SET PROBLEM 1 => In the review of the Audolici AP-01 Preamplifier, what price is given for the product?

EXCERPTED PASSAGE =>
☆ ☆ ☆ ☆
Manufacturer: Audolici SA, Centro de Empresas NET, Edificio PROMONENT, Rua de Salazares, 842, 4149-002, Porto, Portugal. Phone: +351 225 322 071. Fax: +351 226 177 662
Product: Audolici AP-01 Preamplifier
Price: 1,100 Euros (YMMV)
Reviewer: David Holgate - TNT UK
Reviewed: November 2009
There is an old saying that. 'A good man is hard to find'. The same is true of a phono preamp. Here is one definitely worth discovering.
When I started a fresh journey of exploration into valves and vinyl about ten years ago, I had never used a separate phono stage. I was the happy owner of a NAD 3120, which served me well for general vinyl spinning, because it happens to have an excellent phono stage. It was only when I started investigating separate power amplifiers, hybrid or just vacuum tube, that I began to look for a good separate valve preamp and phono stage.
To sum up ten years in a few lines, I first got myself a valve preamp without a phono stage. This itself was a revelation, and I have never wished to return to a solid state preamp. This preamp did not have a phono stage--I didn't even think of this when I bought it--because I was happy with a small, well-regarded solid state phono stage that I bought around the same time. I was happy, but as the old Duke Ellington song goes, only because I didn't know any better.
☆ ☆ ☆ ☆
STORED RECORDS =>

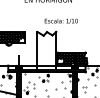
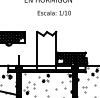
text at (60, 20) position: (60, 20) -> (53, 12)
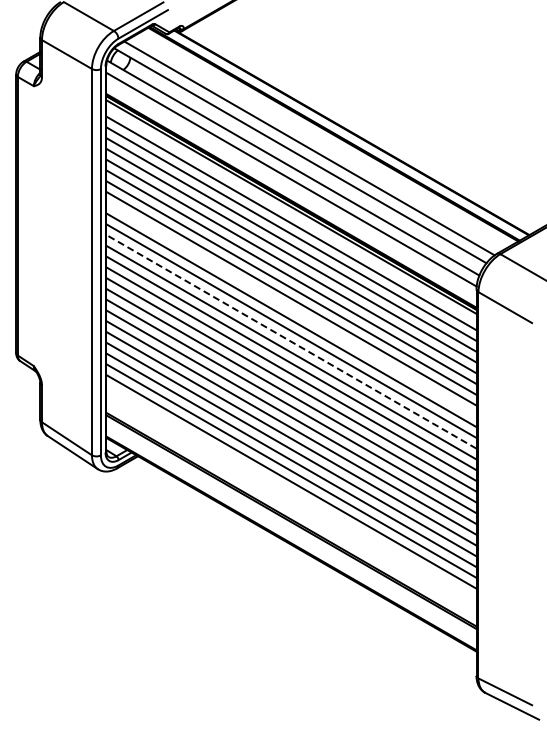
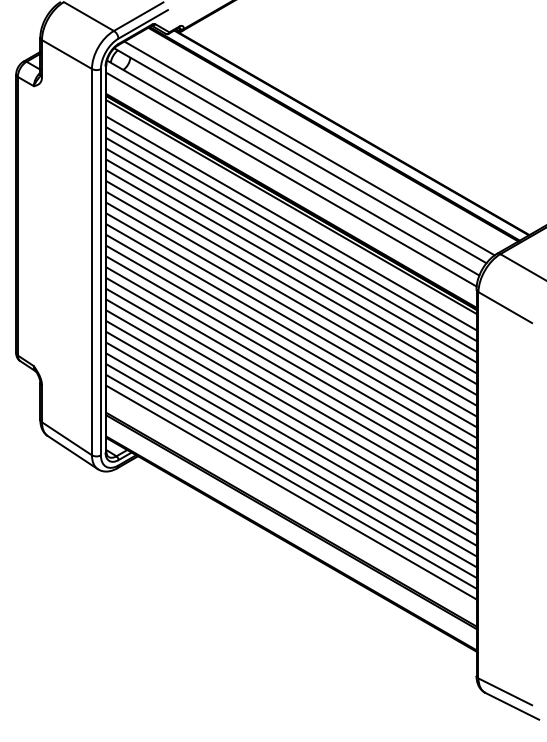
line at (291, 309): none -> present
line at (291, 341): dashed -> solid
line at (291, 492): none -> present
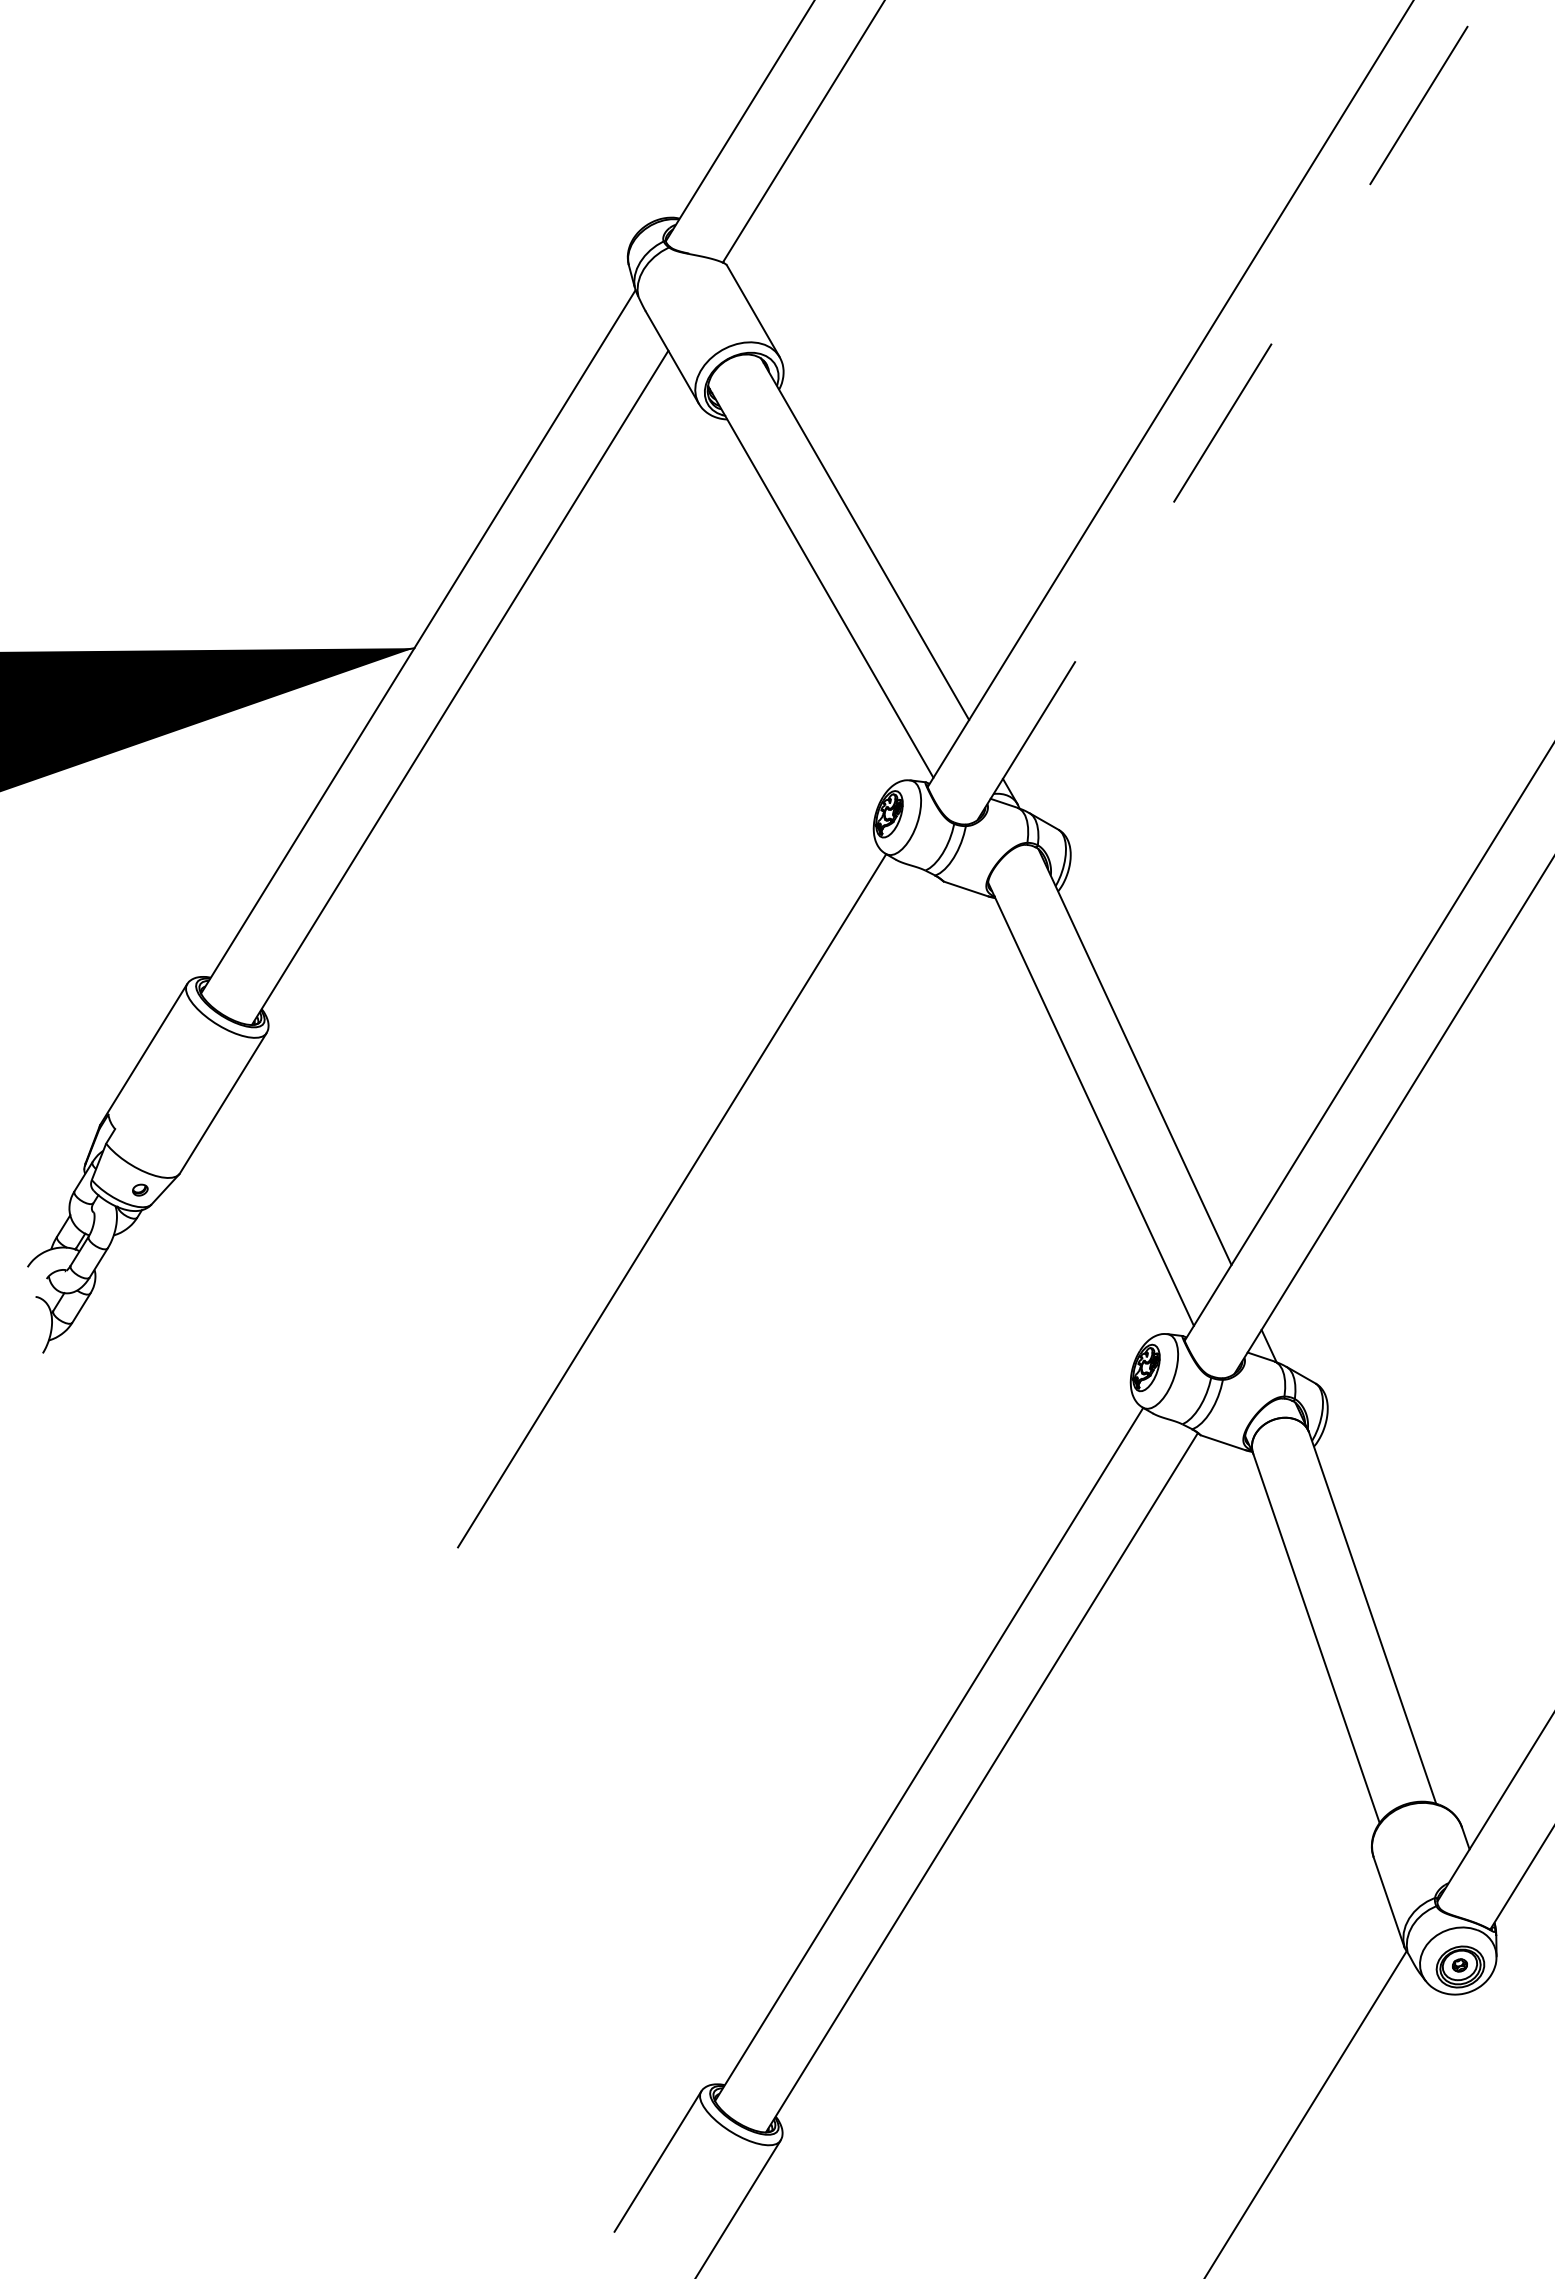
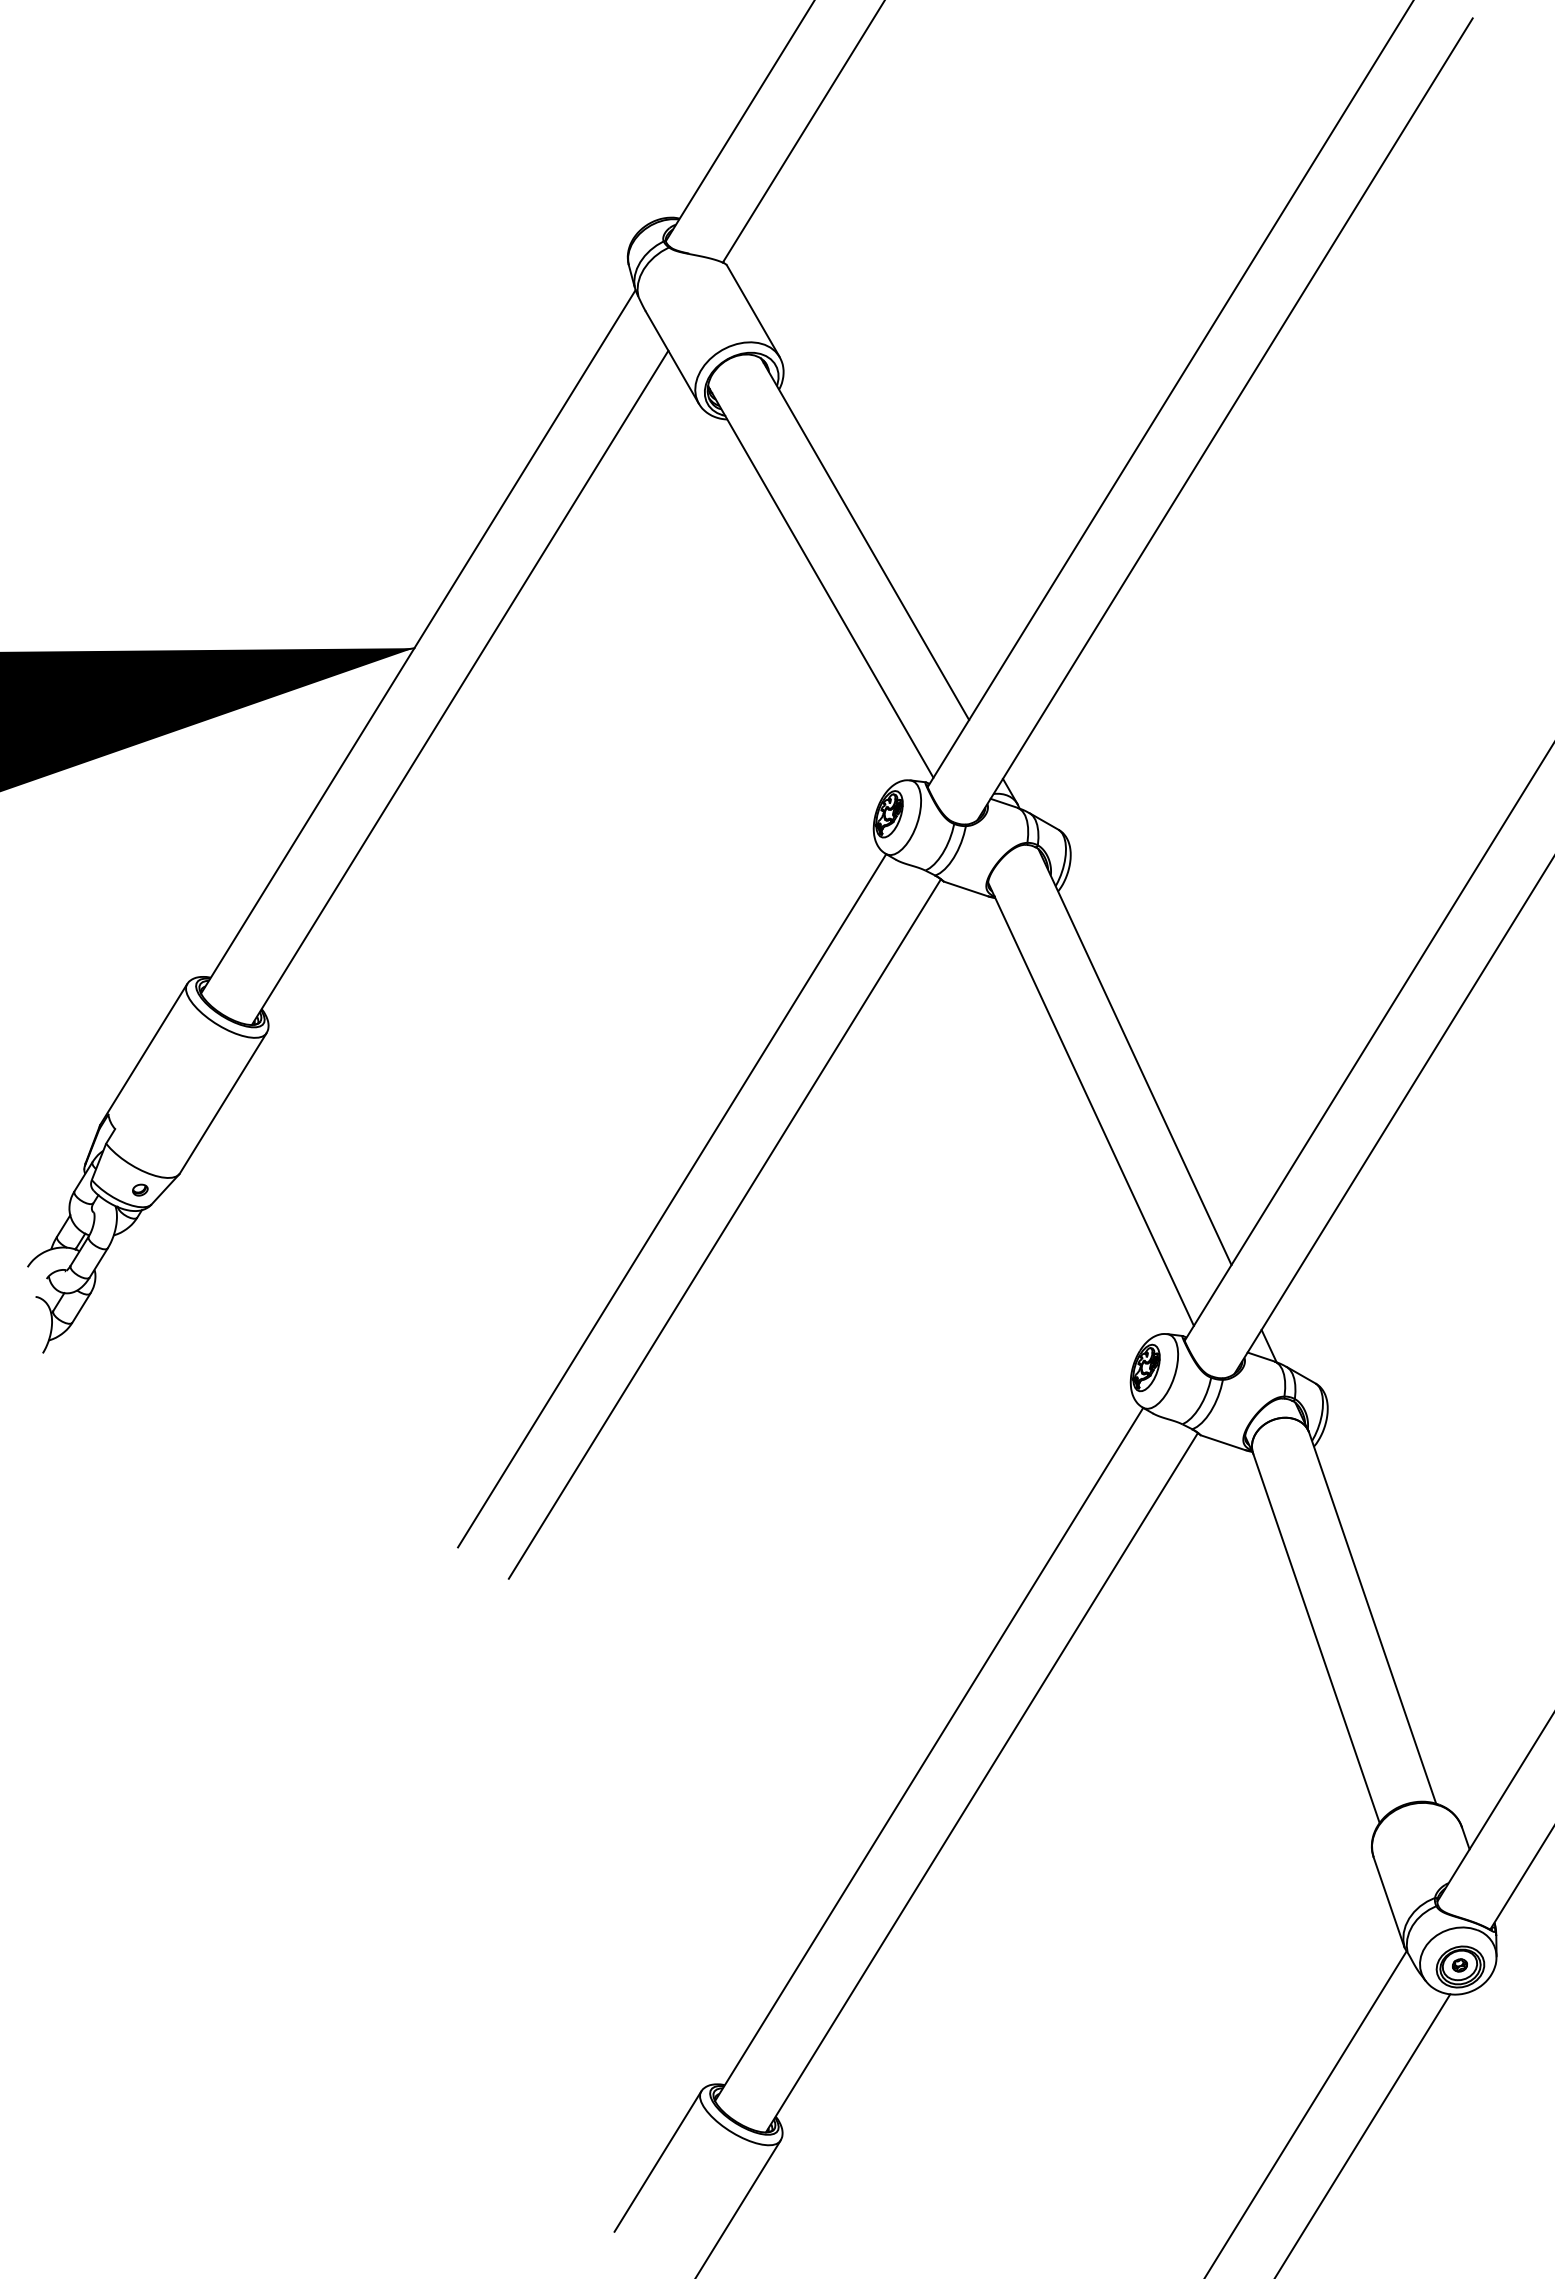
line at (1225, 418): dashed -> solid
line at (724, 1228): none -> present
line at (1363, 2134): none -> present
☆ ☆ ☆ ☆
SET PROBLEM 2 => In the records, rewrite the lines starting at the one containing "line at (1225, 418): dashed -> solid" and ending at the last line of the records, changing "present" to "added" and leaving all else unchanged.

CORRECT RESPONSE 1 => 1,100 Euros (YMMV)

CORRECT RESPONSE 2 =>
line at (1225, 418): dashed -> solid
line at (724, 1228): none -> added
line at (1363, 2134): none -> added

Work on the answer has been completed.